A quiet laugh. “Functional matters.”
“Says the man who stole it because it was ugly.”
“Borrowed.”
“Fine. Borrowed.” I pulled my knees up and wrapped an arm around them. “How are your ribs?”
“Manageable.”
“That’s not an answer.”
“It’s the only one you’re getting.” A pause. “Seven-minute mark. Still clear.”
I settled into his rhythm, counting the spaces between his updates, listening to the breath that told me he was still there. Ten minutes. Fifteen. Twenty. With each one he moved farther away, deeper into danger. I sat in a cheap hotel room, hands empty.
“Approaching the industrial district,” he said, voice lower. “Less foot traffic. More cameras.”

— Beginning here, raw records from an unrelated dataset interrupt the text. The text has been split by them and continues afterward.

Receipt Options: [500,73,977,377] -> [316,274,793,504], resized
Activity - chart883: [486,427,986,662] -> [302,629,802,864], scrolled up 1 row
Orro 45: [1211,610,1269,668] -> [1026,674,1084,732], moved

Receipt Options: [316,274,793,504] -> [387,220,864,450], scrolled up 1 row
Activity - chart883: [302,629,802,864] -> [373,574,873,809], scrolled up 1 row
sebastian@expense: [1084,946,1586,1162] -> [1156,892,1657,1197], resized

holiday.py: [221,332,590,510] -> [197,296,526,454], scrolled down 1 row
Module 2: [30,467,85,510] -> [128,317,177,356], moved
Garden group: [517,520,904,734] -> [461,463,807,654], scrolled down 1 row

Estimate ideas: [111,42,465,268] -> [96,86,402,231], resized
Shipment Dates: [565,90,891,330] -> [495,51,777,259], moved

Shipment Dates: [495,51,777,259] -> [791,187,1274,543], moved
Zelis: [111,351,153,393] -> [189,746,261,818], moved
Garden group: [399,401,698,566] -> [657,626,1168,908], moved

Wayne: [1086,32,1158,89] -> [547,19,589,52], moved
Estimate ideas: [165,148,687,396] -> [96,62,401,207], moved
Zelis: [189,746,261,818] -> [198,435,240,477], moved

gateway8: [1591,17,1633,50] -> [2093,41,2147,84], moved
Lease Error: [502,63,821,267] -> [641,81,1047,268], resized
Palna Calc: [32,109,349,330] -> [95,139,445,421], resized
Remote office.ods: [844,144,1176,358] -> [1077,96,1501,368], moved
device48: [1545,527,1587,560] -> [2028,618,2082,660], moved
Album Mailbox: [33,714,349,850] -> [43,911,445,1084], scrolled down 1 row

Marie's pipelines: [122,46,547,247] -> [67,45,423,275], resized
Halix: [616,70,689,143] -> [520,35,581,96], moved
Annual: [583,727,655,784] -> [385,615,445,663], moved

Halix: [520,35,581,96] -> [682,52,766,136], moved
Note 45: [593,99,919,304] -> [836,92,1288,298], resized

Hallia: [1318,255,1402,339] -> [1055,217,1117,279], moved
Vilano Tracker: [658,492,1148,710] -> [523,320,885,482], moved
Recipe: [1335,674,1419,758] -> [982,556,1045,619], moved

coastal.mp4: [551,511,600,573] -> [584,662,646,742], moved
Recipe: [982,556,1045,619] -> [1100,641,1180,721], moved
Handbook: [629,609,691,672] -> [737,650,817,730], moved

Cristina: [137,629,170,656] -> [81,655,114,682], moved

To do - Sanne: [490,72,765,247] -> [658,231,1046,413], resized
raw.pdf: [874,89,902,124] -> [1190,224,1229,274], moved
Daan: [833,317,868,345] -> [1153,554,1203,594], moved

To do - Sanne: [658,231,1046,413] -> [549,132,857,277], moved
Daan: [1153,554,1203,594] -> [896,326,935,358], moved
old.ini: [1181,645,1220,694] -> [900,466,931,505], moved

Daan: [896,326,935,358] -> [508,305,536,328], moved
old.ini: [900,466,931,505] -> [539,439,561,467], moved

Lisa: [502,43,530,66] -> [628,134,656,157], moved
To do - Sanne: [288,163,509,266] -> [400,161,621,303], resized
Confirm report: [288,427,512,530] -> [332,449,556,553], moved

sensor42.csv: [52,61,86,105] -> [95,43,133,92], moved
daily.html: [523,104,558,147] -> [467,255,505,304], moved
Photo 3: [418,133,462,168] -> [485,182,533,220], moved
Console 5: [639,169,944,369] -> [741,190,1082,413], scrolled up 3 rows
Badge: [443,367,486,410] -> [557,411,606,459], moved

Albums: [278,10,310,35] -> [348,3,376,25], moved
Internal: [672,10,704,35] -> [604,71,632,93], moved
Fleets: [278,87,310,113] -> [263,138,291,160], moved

My grip tightened on the cell. “Be careful.”
“Always am.”
I almost smiled. Careful wasn’t the word anyone would pick for him.
“I’m going to go radio silent for a few minutes. Need to slip past some checkpoints.”
“Understood,” I said, even as every part of me wanted to tell him no.
The line went still except for the faint sound of him breathing. I counted. One minute. Two. Three.
“Still with me?” His voice came back, low.
“Always.” My shoulders eased.
For the next hour, I listened. He moved through the city like he belonged there, voice calm, sometimes tighter when he had to change course or when he spotted a problem. I tracked every shift.
His voice returned at last. “I have eyes on the target. Looks the same as before. Minimal security. Bare-bones staff.”
I sat up straighter.
“East side has a loading dock with bad camera coverage. I’ll go in there, then move to the central office.”
“And if someone sees you?”
A beat. “Let’s hope they don’t.”
“Specter—”
“I’m in position. Going silent until I’m inside.”
The line went hush. Blood roared in my ears. I stared at the burner like I could pull his voice out by force.
“Please,” I whispered to the empty room. “Let him return to me.”